Es war ein Coup, als Vetter Ende September die Spekulationen um den Nachfolger für den glücklosen Martin Zielke beendete und Knof zum 1. Januar auf den Chefsessel berief. Zielke hatte im Juli nach gut vier Jahren an der Spitze – wie auch Aufsichtsratschef Stefan Schmittmann – vor allem auf Druck von Großaktionär Cerberus das Handtuch geworfen. Knof war erst im August 2019 zur Deutschen Bank gekommen. Davor hatte der promovierte Jurist mehr als zehn Jahre in führenden Positionen für den Versicherungskonzern Allianz gearbeitet, davor für die Dresdner Bank, die 2009 von der Commerzbank übernommen worden war. Die Übernahme hatte die Commerzbank auch wegen der Finanzkrise in eine schwere Schieflage gebracht. Nur mit Hilfe des Bundes konnte sie gerettet werden. Er ist heute mit knapp 16 Prozent größter Aktionär der Bank und sitzt rein rechnerisch wegen der Talfahrt des Aktienkurses auf einem Verlust von mehreren Milliarden Euro.

Immense Verluste erwartet

In den ersten neun Monaten 2020 musste die Commerzbank einen Netto-Verlust von minus 162 Millionen Euro verbuchen. Im November schätzten Analysten den Verlust für das gesamte Jahr 2020 im Schnitt auf 323 Millionen Euro, im schlechtesten Fall sogar auf 608 Millionen Euro. Auch 2021 werde die Bank mit 111 Millionen Euro im Minus stecken.

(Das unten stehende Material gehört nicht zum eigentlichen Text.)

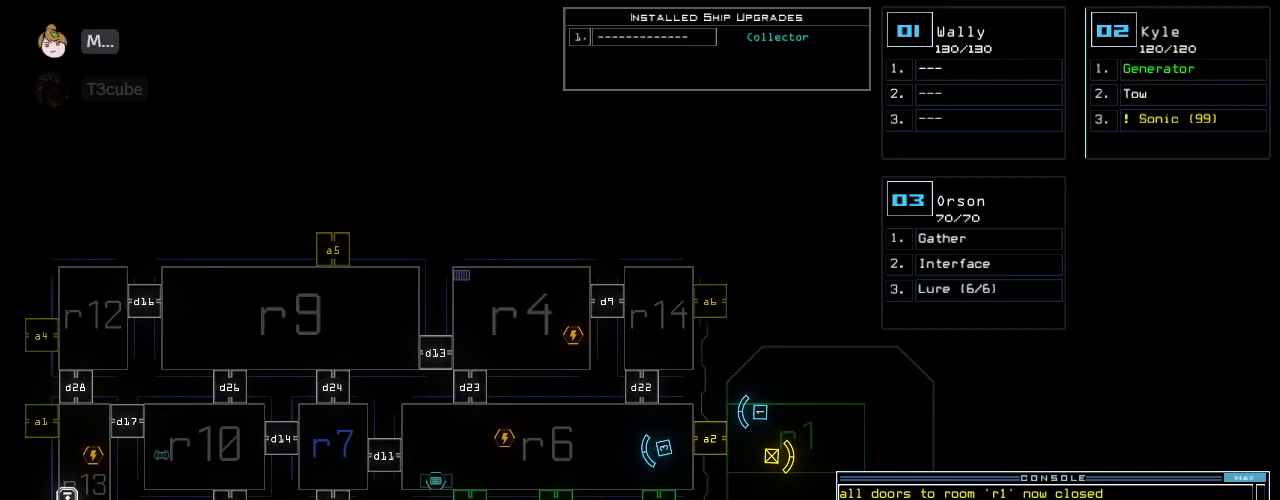
{"keys": [], "events": [[100, "return", "down"], [120, "return", "up"]]}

Bei diesen Schätzungen allerdings waren die Ende Dezember beschlossenen zusätzlichen Restrukturierungsaufwendungen von 610 Millionen Euro noch nicht bekannt. Nach der Vereinbarung mit dem Konzernbetriebsrat bucht sie Finanzchefin Bettina Orlopp noch im Geschäftsjahr 2020 und spricht von „einer Basis für zwingend notwendige künftige Einsparungen“. Die Folge: Der Verlust könnte sich auf mehr als eine Milliarde Euro ausweiten.

Insgesamt liegen die Kosten für den Umbau der Bank und den Abbau von 2900 Vollzeit-Arbeitsplätzen bis 2024 bei mehr als 800 Millionen Euro. Brutto will das Geldhaus 4300 Stellen streichen. Spekulationen zufolge könnten sogar bis zu 10 000 Jobs wegfallen. Ende September zählte die Bank weltweit noch gut 47 500 Voll- und Teilzeit-Beschäftigte, davon rund 33 400 in Deutschland. Im vergangenen Jahr hat die Bank zudem 200 ihrer 1000 Filialen gestrichen. Weitere 200 derzeit wegen Corona geschlossene Ableger stehen auf der Kippe.

Schwierig wird es für Knof auch, weil Experten in der Folge der Corona-Pandemie mit einer Pleitewelle rechnen. Das dürfte auch die Banken treffen, zumal ein Institut wie die Commerzbank, das stark im Mittelstand und im Handel engagiert ist.